* _What is needed_
What the answer must contain is every line of the records, exactly, with no pictures.
━━━━━ Dataset entries
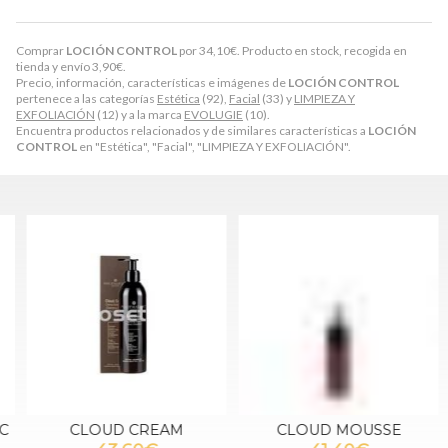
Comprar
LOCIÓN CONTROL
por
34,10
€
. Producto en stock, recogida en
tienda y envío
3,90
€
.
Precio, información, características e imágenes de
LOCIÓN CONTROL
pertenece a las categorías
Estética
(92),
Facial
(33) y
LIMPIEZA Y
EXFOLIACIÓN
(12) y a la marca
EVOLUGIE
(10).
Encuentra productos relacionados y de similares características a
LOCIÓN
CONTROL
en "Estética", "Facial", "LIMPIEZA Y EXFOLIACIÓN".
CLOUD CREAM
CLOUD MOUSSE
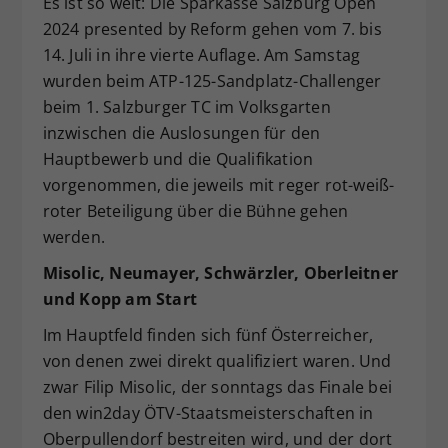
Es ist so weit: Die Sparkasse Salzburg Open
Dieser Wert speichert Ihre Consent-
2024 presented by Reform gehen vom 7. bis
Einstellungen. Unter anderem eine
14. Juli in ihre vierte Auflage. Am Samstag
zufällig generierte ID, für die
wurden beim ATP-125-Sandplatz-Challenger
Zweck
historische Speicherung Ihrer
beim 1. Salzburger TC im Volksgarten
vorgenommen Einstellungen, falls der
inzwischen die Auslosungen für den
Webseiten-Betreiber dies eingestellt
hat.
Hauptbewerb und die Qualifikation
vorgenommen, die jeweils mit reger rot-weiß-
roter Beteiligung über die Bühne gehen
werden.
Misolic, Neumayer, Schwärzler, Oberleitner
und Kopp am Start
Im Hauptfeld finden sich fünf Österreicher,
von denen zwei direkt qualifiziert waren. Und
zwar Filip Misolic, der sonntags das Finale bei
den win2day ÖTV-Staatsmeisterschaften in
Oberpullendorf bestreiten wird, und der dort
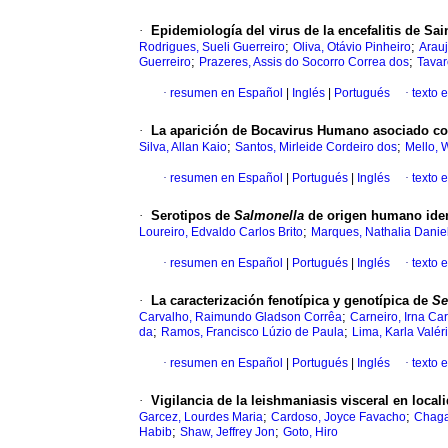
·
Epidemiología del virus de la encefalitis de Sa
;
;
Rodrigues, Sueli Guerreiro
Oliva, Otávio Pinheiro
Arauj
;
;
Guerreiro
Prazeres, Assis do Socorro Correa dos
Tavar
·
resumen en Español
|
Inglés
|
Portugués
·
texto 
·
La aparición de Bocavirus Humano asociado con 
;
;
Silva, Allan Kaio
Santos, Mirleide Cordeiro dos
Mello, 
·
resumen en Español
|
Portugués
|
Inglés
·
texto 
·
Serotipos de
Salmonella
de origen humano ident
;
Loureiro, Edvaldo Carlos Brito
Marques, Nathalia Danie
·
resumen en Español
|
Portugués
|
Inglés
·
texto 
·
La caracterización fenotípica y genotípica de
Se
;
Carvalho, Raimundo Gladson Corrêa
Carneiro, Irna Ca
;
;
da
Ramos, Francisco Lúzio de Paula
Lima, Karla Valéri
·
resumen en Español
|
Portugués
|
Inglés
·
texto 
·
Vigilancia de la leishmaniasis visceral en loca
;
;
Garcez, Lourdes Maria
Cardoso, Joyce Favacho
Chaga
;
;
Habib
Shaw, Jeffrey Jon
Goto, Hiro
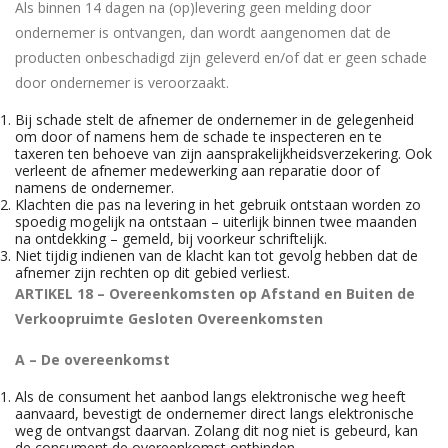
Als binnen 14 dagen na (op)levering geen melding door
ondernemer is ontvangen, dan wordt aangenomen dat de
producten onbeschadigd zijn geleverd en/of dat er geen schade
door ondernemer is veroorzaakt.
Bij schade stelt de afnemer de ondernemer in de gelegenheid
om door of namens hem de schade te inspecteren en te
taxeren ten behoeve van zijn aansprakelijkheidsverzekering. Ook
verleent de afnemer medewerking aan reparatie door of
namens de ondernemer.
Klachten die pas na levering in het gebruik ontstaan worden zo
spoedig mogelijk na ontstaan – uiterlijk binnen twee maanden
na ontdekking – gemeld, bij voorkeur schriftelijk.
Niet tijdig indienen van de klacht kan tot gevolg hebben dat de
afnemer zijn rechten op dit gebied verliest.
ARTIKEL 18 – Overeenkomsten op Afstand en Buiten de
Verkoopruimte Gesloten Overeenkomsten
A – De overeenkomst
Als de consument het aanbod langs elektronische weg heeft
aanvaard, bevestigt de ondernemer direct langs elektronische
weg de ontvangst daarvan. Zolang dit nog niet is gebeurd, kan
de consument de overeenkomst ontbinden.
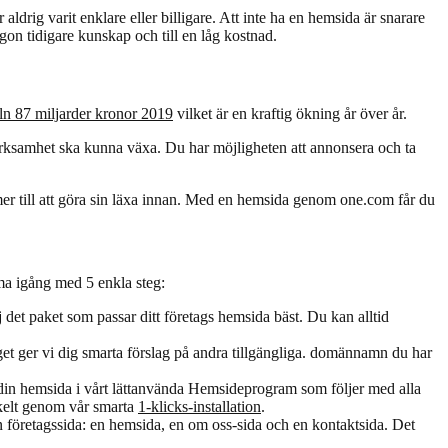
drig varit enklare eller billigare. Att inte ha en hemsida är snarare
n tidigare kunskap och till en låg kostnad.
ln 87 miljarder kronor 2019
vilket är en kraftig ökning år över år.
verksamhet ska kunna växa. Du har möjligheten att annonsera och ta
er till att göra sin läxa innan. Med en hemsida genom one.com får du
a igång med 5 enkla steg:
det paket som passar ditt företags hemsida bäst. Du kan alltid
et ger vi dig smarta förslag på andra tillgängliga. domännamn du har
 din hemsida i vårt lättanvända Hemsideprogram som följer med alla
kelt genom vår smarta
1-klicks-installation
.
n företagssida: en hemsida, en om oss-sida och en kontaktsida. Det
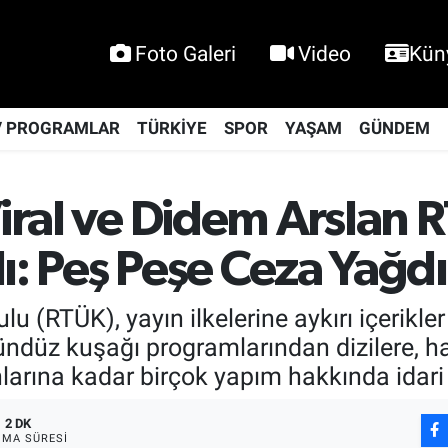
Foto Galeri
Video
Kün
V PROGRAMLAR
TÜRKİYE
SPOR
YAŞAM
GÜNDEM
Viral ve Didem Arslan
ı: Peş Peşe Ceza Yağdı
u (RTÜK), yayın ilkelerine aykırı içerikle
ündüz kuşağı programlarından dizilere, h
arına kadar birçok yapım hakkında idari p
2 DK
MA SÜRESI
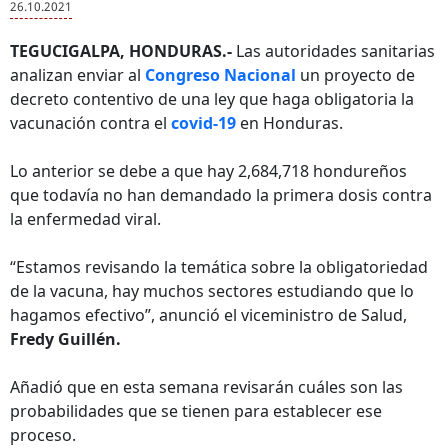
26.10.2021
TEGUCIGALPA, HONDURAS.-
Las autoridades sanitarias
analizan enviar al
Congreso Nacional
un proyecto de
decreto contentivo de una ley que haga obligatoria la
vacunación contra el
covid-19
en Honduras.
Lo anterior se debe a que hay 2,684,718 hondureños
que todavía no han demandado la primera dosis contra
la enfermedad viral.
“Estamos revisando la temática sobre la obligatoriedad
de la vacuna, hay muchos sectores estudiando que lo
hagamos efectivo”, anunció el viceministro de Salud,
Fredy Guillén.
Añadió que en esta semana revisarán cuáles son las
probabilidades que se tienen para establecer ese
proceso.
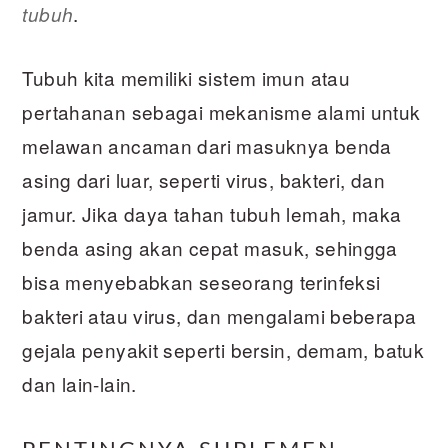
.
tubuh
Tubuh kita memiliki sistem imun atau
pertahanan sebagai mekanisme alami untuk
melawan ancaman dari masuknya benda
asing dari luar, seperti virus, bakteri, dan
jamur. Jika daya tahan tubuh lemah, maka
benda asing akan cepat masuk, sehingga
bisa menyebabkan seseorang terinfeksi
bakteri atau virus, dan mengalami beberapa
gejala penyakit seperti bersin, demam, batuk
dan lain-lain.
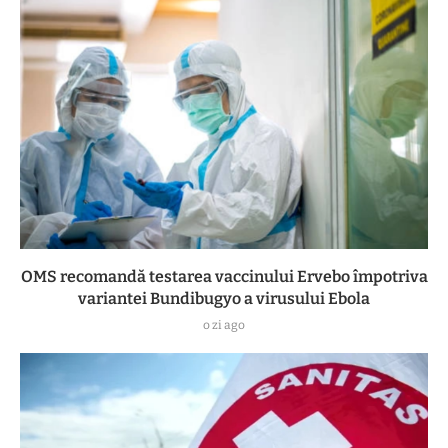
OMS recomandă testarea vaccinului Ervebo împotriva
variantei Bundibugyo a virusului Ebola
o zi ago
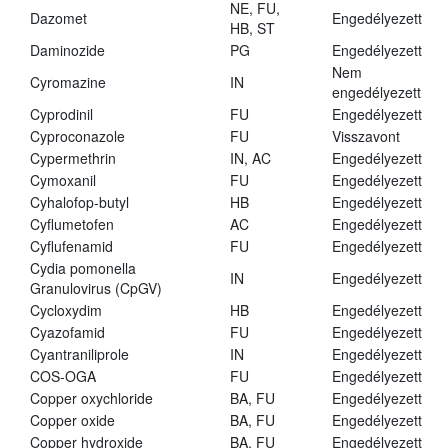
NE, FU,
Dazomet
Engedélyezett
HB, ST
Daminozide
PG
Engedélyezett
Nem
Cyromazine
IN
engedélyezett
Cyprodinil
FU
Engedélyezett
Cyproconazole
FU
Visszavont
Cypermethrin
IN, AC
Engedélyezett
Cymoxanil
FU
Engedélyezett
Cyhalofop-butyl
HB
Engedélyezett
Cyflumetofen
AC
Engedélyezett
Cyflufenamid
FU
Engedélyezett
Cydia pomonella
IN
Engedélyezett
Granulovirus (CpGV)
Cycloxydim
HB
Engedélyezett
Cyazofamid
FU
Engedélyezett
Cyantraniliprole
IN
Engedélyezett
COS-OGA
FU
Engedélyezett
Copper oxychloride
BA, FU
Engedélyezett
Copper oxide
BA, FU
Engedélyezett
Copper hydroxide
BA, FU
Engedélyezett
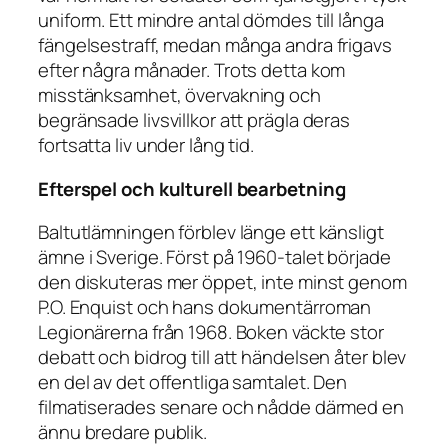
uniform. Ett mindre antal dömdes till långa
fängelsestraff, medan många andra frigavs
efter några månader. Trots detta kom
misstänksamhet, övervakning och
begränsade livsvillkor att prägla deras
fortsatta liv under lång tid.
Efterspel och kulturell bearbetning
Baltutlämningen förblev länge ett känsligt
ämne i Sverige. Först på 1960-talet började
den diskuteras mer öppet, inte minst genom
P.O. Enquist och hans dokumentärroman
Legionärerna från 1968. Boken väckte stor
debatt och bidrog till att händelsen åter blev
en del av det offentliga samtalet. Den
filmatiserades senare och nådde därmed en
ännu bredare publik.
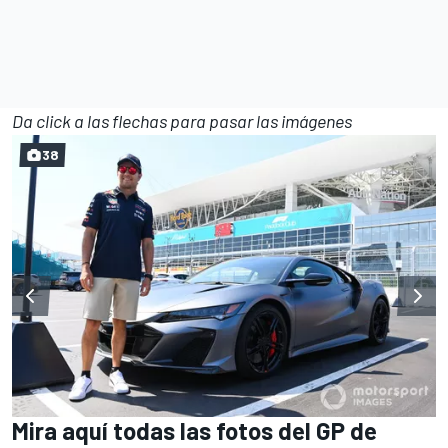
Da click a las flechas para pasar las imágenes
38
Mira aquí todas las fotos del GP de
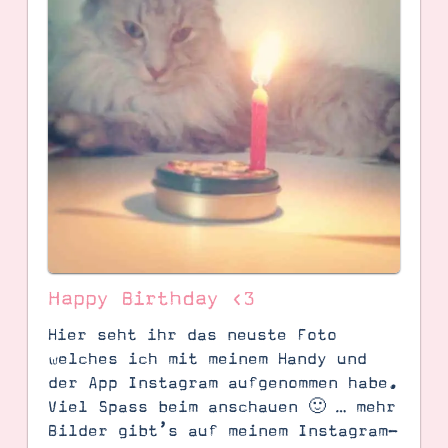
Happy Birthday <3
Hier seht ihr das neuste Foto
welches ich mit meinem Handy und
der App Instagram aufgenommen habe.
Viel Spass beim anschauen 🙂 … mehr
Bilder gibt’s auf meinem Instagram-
━━━━━━━━━━
* _Answer box_
Comprar
LOCIÓN CONTROL
por
34,10
€
. Producto en stock, recogida en
tienda y envío
3,90
€
.
Precio, información, características e imágenes de
LOCIÓN CONTROL
pertenece a las categorías
Estética
(92),
Facial
(33) y
LIMPIEZA Y
EXFOLIACIÓN
(12) y a la marca
EVOLUGIE
(10).
Encuentra productos relacionados y de similares características a
LOCIÓN
CONTROL
en "Estética", "Facial", "LIMPIEZA Y EXFOLIACIÓN".
CLOUD CREAM
CLOUD MOUSSE
Es ist so weit: Die Sparkasse Salzburg Open
Dieser Wert speichert Ihre Consent-
2024 presented by Reform gehen vom 7. bis
Einstellungen. Unter anderem eine
14. Juli in ihre vierte Auflage. Am Samstag
zufällig generierte ID, für die
wurden beim ATP-125-Sandplatz-Challenger
Zweck
historische Speicherung Ihrer
beim 1. Salzburger TC im Volksgarten
vorgenommen Einstellungen, falls der
inzwischen die Auslosungen für den
Webseiten-Betreiber dies eingestellt
hat.
Hauptbewerb und die Qualifikation
vorgenommen, die jeweils mit reger rot-weiß-
roter Beteiligung über die Bühne gehen
werden.
Misolic, Neumayer, Schwärzler, Oberleitner
und Kopp am Start
Im Hauptfeld finden sich fünf Österreicher,
von denen zwei direkt qualifiziert waren. Und
zwar Filip Misolic, der sonntags das Finale bei
den win2day ÖTV-Staatsmeisterschaften in
Oberpullendorf bestreiten wird, und der dort
·
Epidemiología del virus de la encefalitis de Sa
;
;
Rodrigues, Sueli Guerreiro
Oliva, Otávio Pinheiro
Arauj
;
;
Guerreiro
Prazeres, Assis do Socorro Correa dos
Tavar
·
resumen en Español
|
Inglés
|
Portugués
·
texto 
·
La aparición de Bocavirus Humano asociado con 
;
;
Silva, Allan Kaio
Santos, Mirleide Cordeiro dos
Mello, 
·
resumen en Español
|
Portugués
|
Inglés
·
texto 
·
Serotipos de
Salmonella
de origen humano ident
;
Loureiro, Edvaldo Carlos Brito
Marques, Nathalia Danie
·
resumen en Español
|
Portugués
|
Inglés
·
texto 
·
La caracterización fenotípica y genotípica de
Se
;
Carvalho, Raimundo Gladson Corrêa
Carneiro, Irna Ca
;
;
da
Ramos, Francisco Lúzio de Paula
Lima, Karla Valéri
·
resumen en Español
|
Portugués
|
Inglés
·
texto 
·
Vigilancia de la leishmaniasis visceral en loca
;
;
Garcez, Lourdes Maria
Cardoso, Joyce Favacho
Chaga
;
;
Habib
Shaw, Jeffrey Jon
Goto, Hiro
Als binnen 14 dagen na (op)levering geen melding door
ondernemer is ontvangen, dan wordt aangenomen dat de
producten onbeschadigd zijn geleverd en/of dat er geen schade
door ondernemer is veroorzaakt.
Bij schade stelt de afnemer de ondernemer in de gelegenheid
om door of namens hem de schade te inspecteren en te
taxeren ten behoeve van zijn aansprakelijkheidsverzekering. Ook
verleent de afnemer medewerking aan reparatie door of
namens de ondernemer.
Klachten die pas na levering in het gebruik ontstaan worden zo
spoedig mogelijk na ontstaan – uiterlijk binnen twee maanden
na ontdekking – gemeld, bij voorkeur schriftelijk.
Niet tijdig indienen van de klacht kan tot gevolg hebben dat de
afnemer zijn rechten op dit gebied verliest.
ARTIKEL 18 – Overeenkomsten op Afstand en Buiten de
Verkoopruimte Gesloten Overeenkomsten
A – De overeenkomst
Als de consument het aanbod langs elektronische weg heeft
aanvaard, bevestigt de ondernemer direct langs elektronische
weg de ontvangst daarvan. Zolang dit nog niet is gebeurd, kan
de consument de overeenkomst ontbinden.
drig varit enklare eller billigare. Att inte ha en hemsida är snarare
n tidigare kunskap och till en låg kostnad.
ln 87 miljarder kronor 2019
vilket är en kraftig ökning år över år.
verksamhet ska kunna växa. Du har möjligheten att annonsera och ta
er till att göra sin läxa innan. Med en hemsida genom one.com får du
a igång med 5 enkla steg:
det paket som passar ditt företags hemsida bäst. Du kan alltid
et ger vi dig smarta förslag på andra tillgängliga. domännamn du har
 din hemsida i vårt lättanvända Hemsideprogram som följer med alla
kelt genom vår smarta
1-klicks-installation
.
n företagssida: en hemsida, en om oss-sida och en kontaktsida. Det
Foto Galeri
Video
Kün
V PROGRAMLAR
TÜRKİYE
SPOR
YAŞAM
GÜNDEM
Viral ve Didem Arslan
ı: Peş Peşe Ceza Yağdı
u (RTÜK), yayın ilkelerine aykırı içerikle
ündüz kuşağı programlarından dizilere, h
arına kadar birçok yapım hakkında idari p
2 DK
MA SÜRESI
26.10.2021
TEGUCIGALPA, HONDURAS.-
Las autoridades sanitarias
analizan enviar al
Congreso Nacional
un proyecto de
decreto contentivo de una ley que haga obligatoria la
vacunación contra el
covid-19
en Honduras.
Lo anterior se debe a que hay 2,684,718 hondureños
que todavía no han demandado la primera dosis contra
la enfermedad viral.
“Estamos revisando la temática sobre la obligatoriedad
de la vacuna, hay muchos sectores estudiando que lo
hagamos efectivo”, anunció el viceministro de Salud,
Fredy Guillén.
Añadió que en esta semana revisarán cuáles son las
probabilidades que se tienen para establecer ese
proceso.
.
tubuh
Tubuh kita memiliki sistem imun atau
pertahanan sebagai mekanisme alami untuk
melawan ancaman dari masuknya benda
asing dari luar, seperti virus, bakteri, dan
jamur. Jika daya tahan tubuh lemah, maka
benda asing akan cepat masuk, sehingga
bisa menyebabkan seseorang terinfeksi
bakteri atau virus, dan mengalami beberapa
gejala penyakit seperti bersin, demam, batuk
dan lain-lain.
OMS recomandă testarea vaccinului Ervebo împotriva
variantei Bundibugyo a virusului Ebola
o zi ago
NE, FU,
Dazomet
Engedélyezett
HB, ST
Daminozide
PG
Engedélyezett
Nem
Cyromazine
IN
engedélyezett
Cyprodinil
FU
Engedélyezett
Cyproconazole
FU
Visszavont
Cypermethrin
IN, AC
Engedélyezett
Cymoxanil
FU
Engedélyezett
Cyhalofop-butyl
HB
Engedélyezett
Cyflumetofen
AC
Engedélyezett
Cyflufenamid
FU
Engedélyezett
Cydia pomonella
IN
Engedélyezett
Granulovirus (CpGV)
Cycloxydim
HB
Engedélyezett
Cyazofamid
FU
Engedélyezett
Cyantraniliprole
IN
Engedélyezett
COS-OGA
FU
Engedélyezett
Copper oxychloride
BA, FU
Engedélyezett
Copper oxide
BA, FU
Engedélyezett
Copper hydroxide
BA, FU
Engedélyezett
uniform. Ett mindre antal dömdes till långa
fängelsestraff, medan många andra frigavs
efter några månader. Trots detta kom
misstänksamhet, övervakning och
begränsade livsvillkor att prägla deras
fortsatta liv under lång tid.
Efterspel och kulturell bearbetning
Baltutlämningen förblev länge ett känsligt
ämne i Sverige. Först på 1960-talet började
den diskuteras mer öppet, inte minst genom
P.O. Enquist och hans dokumentärroman
Legionärerna från 1968. Boken väckte stor
debatt och bidrog till att händelsen åter blev
en del av det offentliga samtalet. Den
filmatiserades senare och nådde därmed en
ännu bredare publik.
Da click a las flechas para pasar las imágenes
38
Mira aquí todas las fotos del GP de
Happy Birthday <3
Hier seht ihr das neuste Foto
welches ich mit meinem Handy und
der App Instagram aufgenommen habe.
Viel Spass beim anschauen 🙂 … mehr
Bilder gibt’s auf meinem Instagram-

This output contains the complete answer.